Reason OCD treatments require higher SRI doses than depression
Need to significantly reduce OFC hyperactivity; OFC modulation requires higher serotonergic tone than mood circuits.
How ERP breaks the CSTC loop
Prevents compulsion → brain learns the alarm is false → loop extinguished through habituation/extinction learning.
Step 1 in OCD management
ERP + SSRI at OCD doses; minimum 12 weeks; mild-moderate: ERP alone; moderate-severe: ERP + SSRI.
Step 2 in OCD management
Optimise SSRI to maximum tolerated dose for ≥12 weeks.
Step 3 in OCD management
Switch SSRI or start Clomipramine (most potent anti-OCD drug) + intensify ERP.
Step 4 in OCD management
Augment SRI with low-dose antipsychotic (risperidone first choice) ± D-cycloserine.
Step 5 in OCD management
Somatic therapies — inhibitory TMS over SMA/OFC, ECT for severe comorbid depression.
Step 6 in OCD management
DBS — FDA approved (HDE) for TRO; targets ALIC or nucleus accumbens; 50–60% response rate.

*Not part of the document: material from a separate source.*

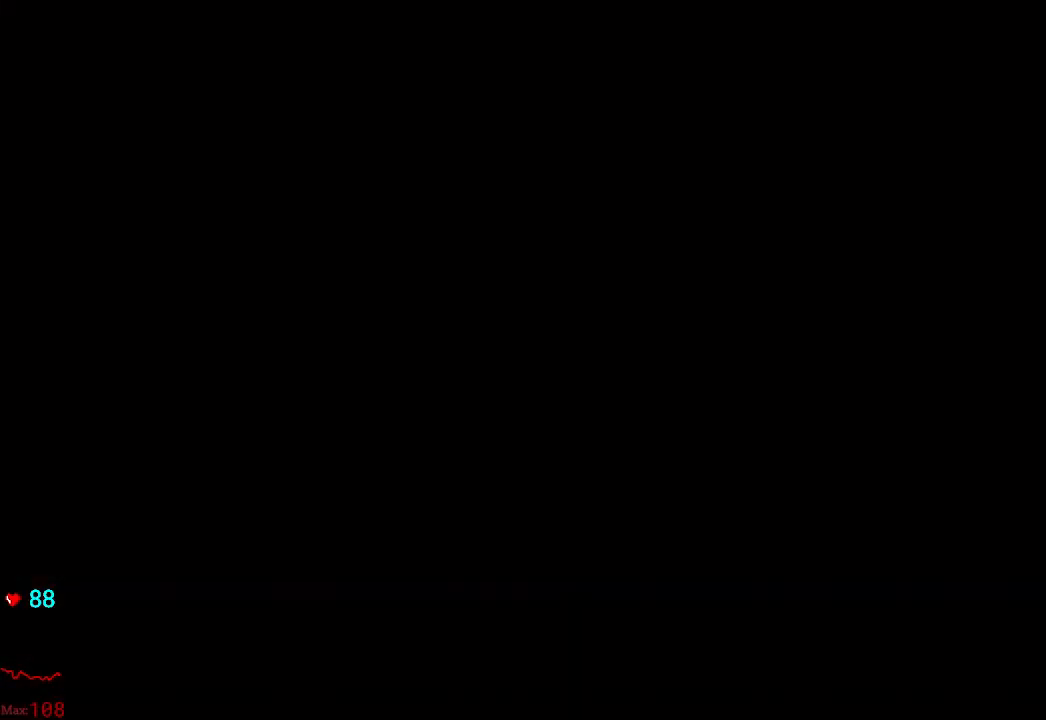
Gameplay with a controller (Xbox layout); each line is a JSON object with the inputs held at the frame after it. "events" lists button and stick changes between this image and that frame as [ms after this image, input, new state], when the widget could be followed in between. Not read: DPAD_DOWN DPAD_LEFT DPAD_RIGHT DPAD_UP L3 R3 START.
{"buttons": [], "left_stick": "center", "right_stick": "center", "events": []}
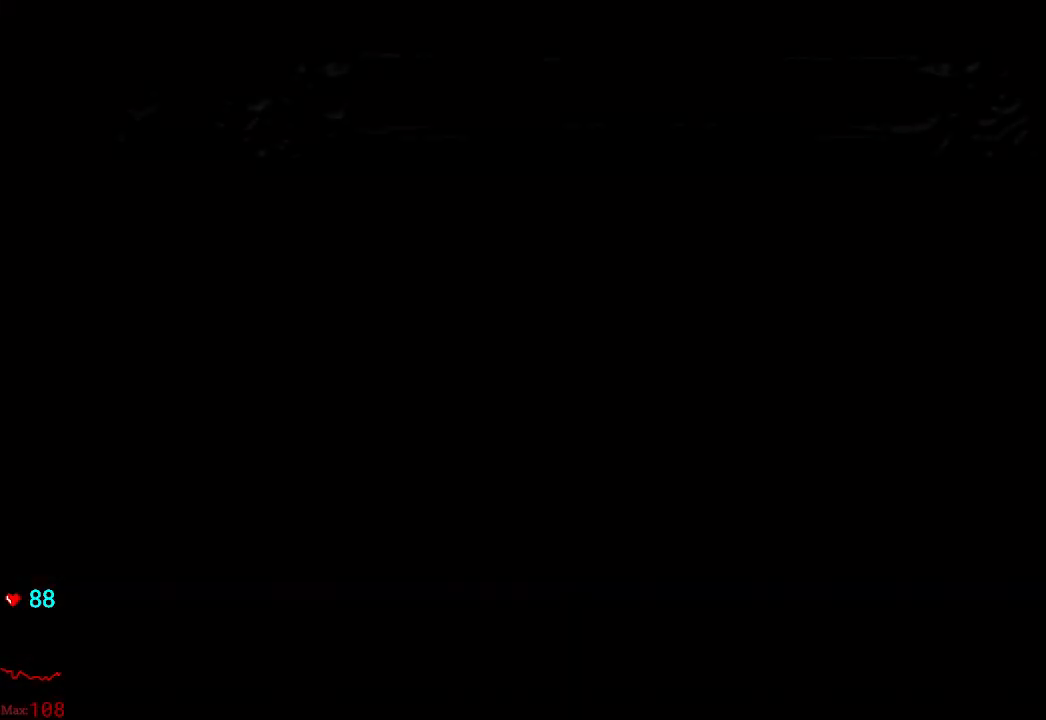
{"buttons": [], "left_stick": "center", "right_stick": "center", "events": []}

OCD dose of Fluoxetine vs Depression dose
OCD: 40–80mg | Depression: 20–40mg
OCD dose of Fluvoxamine vs Depression dose
OCD: 200–300mg | Depression: 100–150mg
OCD dose of Sertraline vs Depression dose
OCD: 150–200mg | Depression: 50–100mg
OCD dose of Escitalopram vs Depression dose
OCD: 20–40mg | Depression: 10–20mg
OCD dose of Clomipramine and its uniqueness
150–250mg; most potent anti-OCD drug; TCA with superior serotonin selectivity; risks: QTc prolongation, arrhythmia, seizures, anticholinergic effects.
Mnemonic for OCD SRI drugs
FFSEPV — Fluoxetine, Fluvoxamine, Sertraline, Escitalopram, Paroxetine, Venlafaxine (+ Clomipramine = most potent TCA).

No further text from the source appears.